━━━━━ TEXT EXTRACT

# Vin de Noix



## Tball (Jul 2, 2021)

I've just started my first ever batch of vin de noix. I saw the guy on "Escape to the Chateau" making it.


----------



## cmason1957 (Jul 2, 2021)

Very interesting sounding, I found this on their Facebook page:


> Now is the time of year to make vin de noix, walnut wine, a popular aperitif in the French countryside. It has a delicious, rich flavour and is a firm favourite at Rosières, although so far we've depended on our lovely neighbours for our supply. This year Marc took tips from some local ladies and had a crack at it himself.
> The crucial thing is to pick the walnuts at just the right time. They should still be green and the nut case inside not at all woody.
> .
> How to make walnut wine:
> ...


----------



## Tball (Jul 2, 2021)

40 immature black walnuts (green)
5L boxed red
750ml brandy
375ml vodka
5 cups sugar
1 orange (peeled & diced)
1 lemon (peeled & diced)


----------



## franc1969 (Jul 2, 2021)

I did this with black walnuts. It's one of the only ways I get anything instead of fighting the squirrels in the autumn. I tried several types of recipes- with red wine, with white wine, brandy only, with lemon peel and vanilla, with other spices. I am taking down a tree this weekend, the nuts are going in something.


----------



## winemaker81 (Jul 2, 2021)

How much does 40 green walnuts weigh? I don't have direct access to green walnuts, but am thinking of trying the NC State Farmers Market.

Given how well Everclear (150 proof) extracts for limoncello, I'm wondering if it would work to substitute Everclear for the vodka and steep the walnuts in just Everclear for a week, then add everything else.


----------



## Tball (Jul 2, 2021)

━━━━━━━━━━
━━━━━ RECORD SET

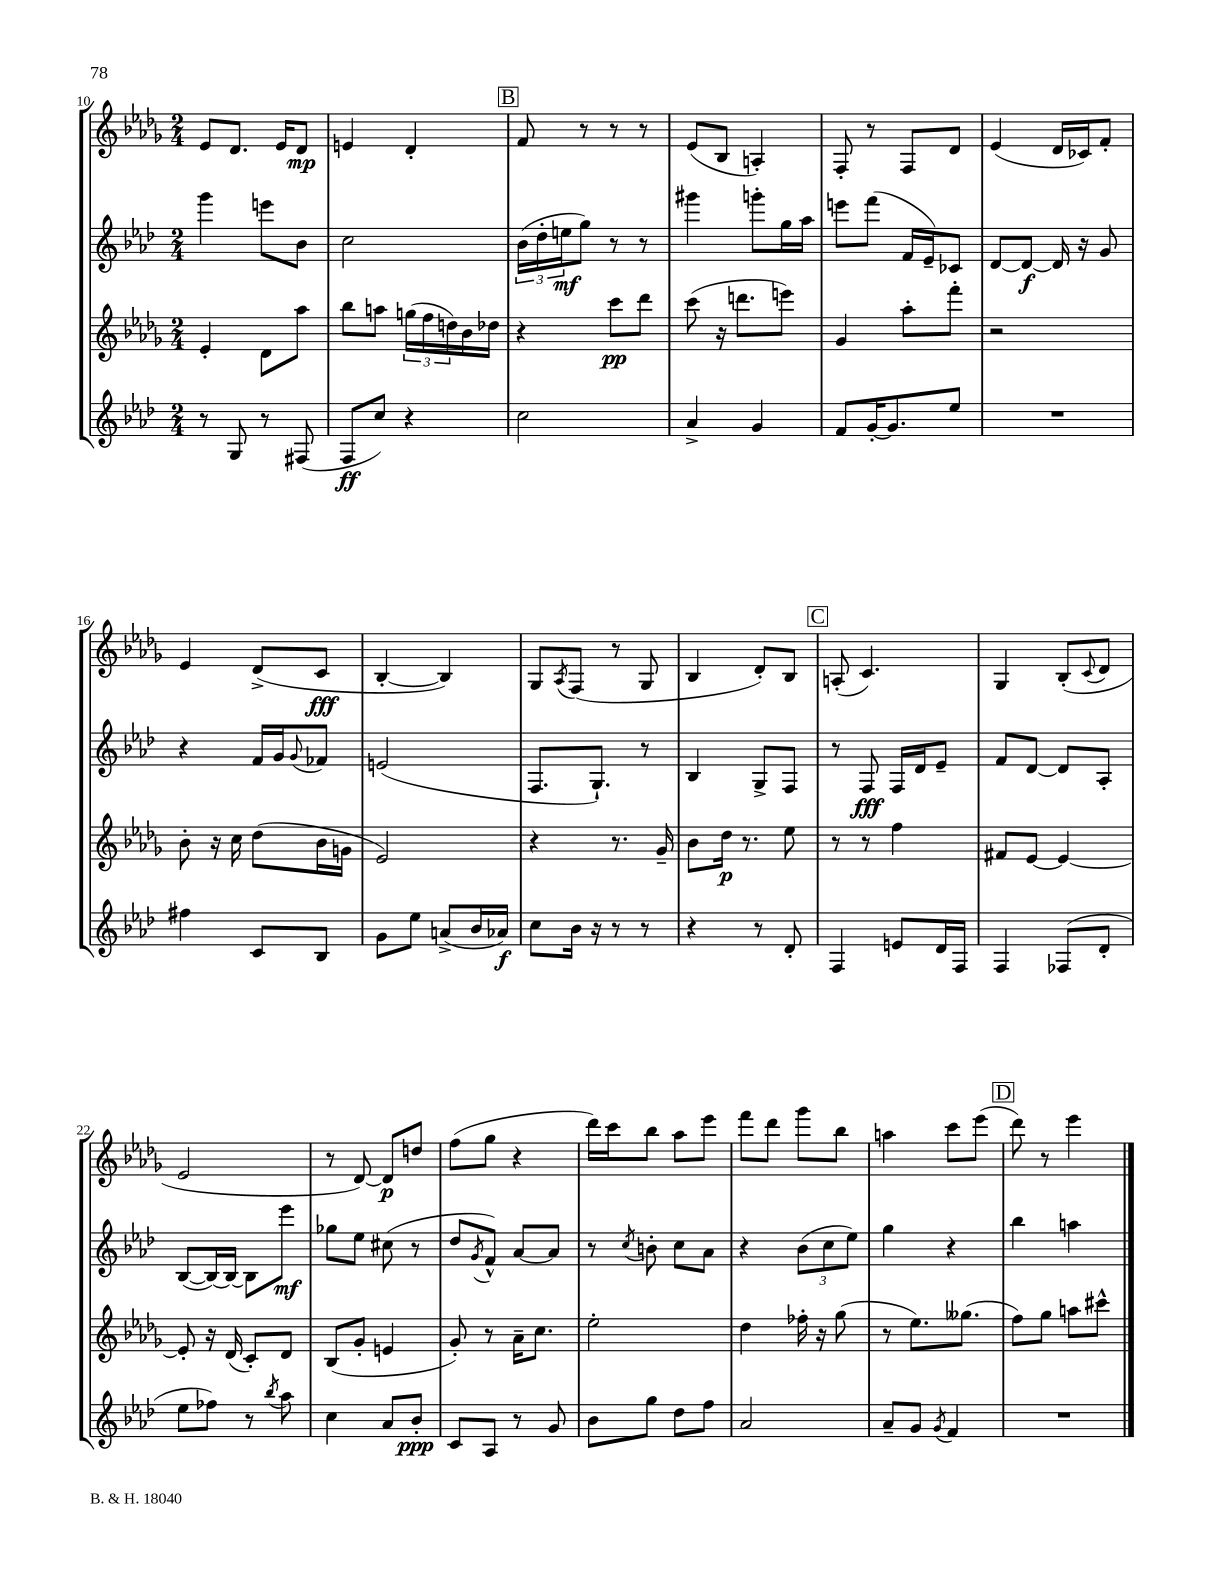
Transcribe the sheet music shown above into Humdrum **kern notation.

**kern	**kern	**kern	**kern
*staff4	*staff3	*staff2	*staff1
*clefG2	*clefG2	*clefG2	*clefG2
*k[b-e-a-d-]	*k[b-e-a-d-g-]	*k[b-e-a-d-]	*k[b-e-a-d-g-]
*M2/4	*M2/4	*M2/4	*M2/4
8r	4e-'	4ggg	8e-
8G	.	.	8.d-
8r	8d-	8eee	.
.	.	.	16e-
(8F#	8aa-	8b-	8d-
=	=	=	=
8F	8bb-	2cc	4e
8cc)	8aa	.	.
4r	(24gg	.	4d-'
.	24ff	.	.
.	24dd)	.	.
.	16b-	.	.
.	16dd-	.	.
=	=	=	=
2cc	4r	(24b-	8f
.	.	24dd-'	.
.	.	24ee	.
.	.	8gg)	8r
.	8ccc	8r	8r
.	8ddd-	8r	8r
=	=	=	=
4a-^	(8ccc	4ggg#	(8e-
.	16r	.	8B-
.	8.ddd	.	.
4g	.	8ggg'	4A')
.	8eee)	16gg	.
.	.	16aa-	.
=	=	=	=
8f	4g-	8eee	8F'
[16g'	.	(8fff	8r
8.g]	.	.	.
.	8aa-'	16f	8F
.	.	16e-~)	.
8ee-	8fff'	8c-	8d-
=	=	=	=
2r	2r	[8d-	(4e-
.	.	8d-_	.
.	.	16d-]	16d-
.	.	16r	16c-)
.	.	8g	8f'
=	=	=	=
4ff#	8b-'	4r	4e-
.	16r	.	.
.	16cc	.	.
8c	(8dd-	16f	(8d-^
.	.	16g	.
.	.	8qqg	.
8B-	16b-	8f-	8c
.	16g	.	.
=	=	=	=
8g	2e-)	(2e	[4B-'
8ee-	.	.	.
(8a^	.	.	4B-])
16b-	.	.	.
16a-)	.	.	.
=	=	=	=
8cc	4r	8.F	8G-
.	.	.	8qA-
16b-	.	.	(8F
16r	.	8.G`)	.
8r	8.r	.	8r
8r	.	8r	8G-
.	16g-~	.	.
=	=	=	=
4r	8b-	4B-	4B-
.	16dd-	.	.
.	8.r	.	.
8r	.	8G^	8d-')
8d-'	8ee-	8F	8B-
=	=	=	=
4F	8r	8r	(8A'
.	8r	8F	4.c)
8e	4ff	16F	.
.	.	16d-	.
16d-	.	8e-~	.
16F	.	.	.
=	=	=	=
4F	8f#	8f	4G-
.	[8e-	[8d-	.
(8F-	4e-_	8d-]	(8B-'
.	.	.	8qqc
8d-'	.	8A-'	8d-
=	=	=	=
8ee-	8e-']	([8B-	2e-
8ff-)	16r	16B-_)	.
.	(16d-	16B-_	.
8r	8c')	8B-]	.
8qbb-	.	.	.
8aa-	8d-	8eee-	.
=	=	=	=
4cc	(8B-	8gg-	8r
.	8g-'	8ee-	[8d-)
8a-	4e	(8cc#	8d-]
8b-'	.	8r	8dd
=	=	=	=
8c	8g-')	8dd-	(8ff
.	.	8qg	.
8A-	8r	8f^^)	8gg-
8r	16a-~	[8a-	4r
.	8.cc	.	.
8g	.	8a-]	.
=	=	=	=
8b-	2ee-'	8r	16ddd-)
.	.	.	16ccc
.	.	8qcc	.
8gg	.	8b'	8bb-
8dd-	.	8cc	8aa-
8ff	.	8a-	8eee-
=	=	=	=
2a-	4dd-	4r	8fff
.	.	.	8ddd-
.	16ff-'	(12b-	8ggg-
.	16r	.	.
.	.	12cc	.
.	(8gg-	.	8bb-
.	.	12ee-)	.
=	=	=	=
8a-~	8r	4gg	4aa
8g	8.ee-)	.	.
8qg	.	.	.
4f	.	4r	8ccc
.	(8.gg--	.	.
.	.	.	(8eee-
=	=	=	=
2r	8ff)	4bb-	8ddd-)
.	8gg-	.	8r
.	8aa	4aa	4eee-
.	8ccc#^^	.	.
==	==	==	==
*-	*-	*-	*-
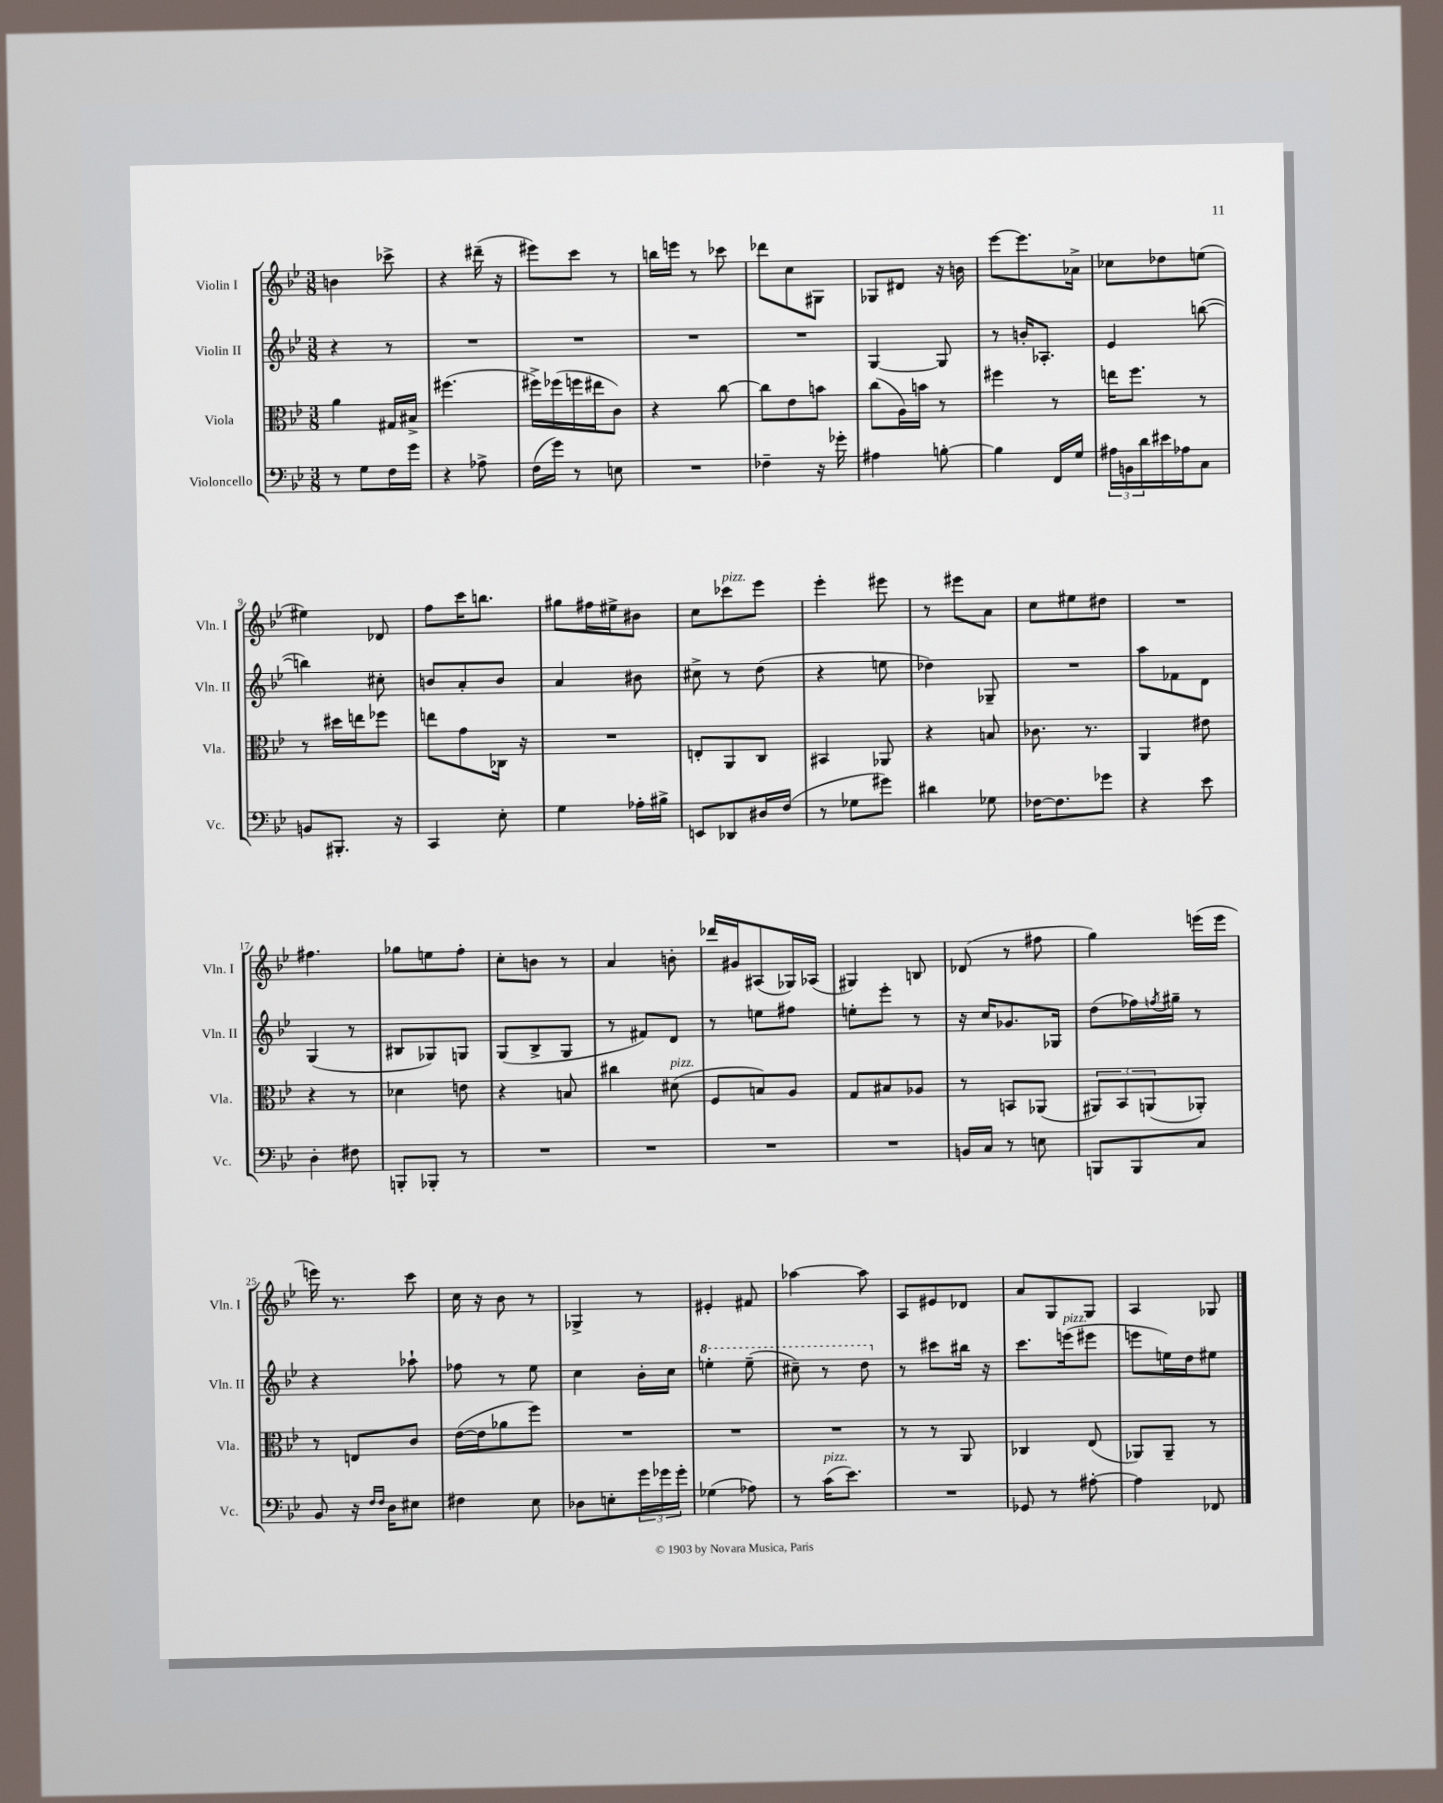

━━━━━━━━━━

■ **TASKS TO CARRY OUT**:
1/ How much brandy goes into the recipe in the vin de noix forum thread?
2/ Pick up the vin de noix forum thread at the point where it stops and write what comes next.

■ **PER-TASK ANSWERS**:
1/ 750ml

2/
I read where one person omitted the spices and was quite happy with the result. I think the brandy will impart plenty of flavors. I have no idea what the walnuts will do to the taste. I know they were very fragrant before slicing. A family member shipped me the walnuts, but some smaller ones molded in transit. I gave the better ones a good washing before hand.


----------



## franc1969 (Jul 2, 2021)

winemaker81 said:


> How much does 40 green walnuts weigh?
> 
> Given how well Everclear (150 proof) extracts for limoncello


I don't remember what they weigh, i just picked a few and measured after. Kind of rough measure, as some recipes called for 40, some by weight, some other measures. i did use Everclear for the alcohol on some, adjusted to vodka level %.


----------



## winemaker81 (Jul 2, 2021)

franc1969 said:


> I don't remember what they weigh, i just picked a few and measured after. Kind of rough measure, as some recipes called for 40, some by weight, some other measures. i did use Everclear for the alcohol on some, adjusted to vodka level %.


I was looking at purchasing, but as it's by pounds I was trying to figure out how much. If I get to the farmer's market I should be able to pick 40 and simply buy by weight.


----------



## franc1969 (Jul 2, 2021)

I can weigh when i get outside again in a bit.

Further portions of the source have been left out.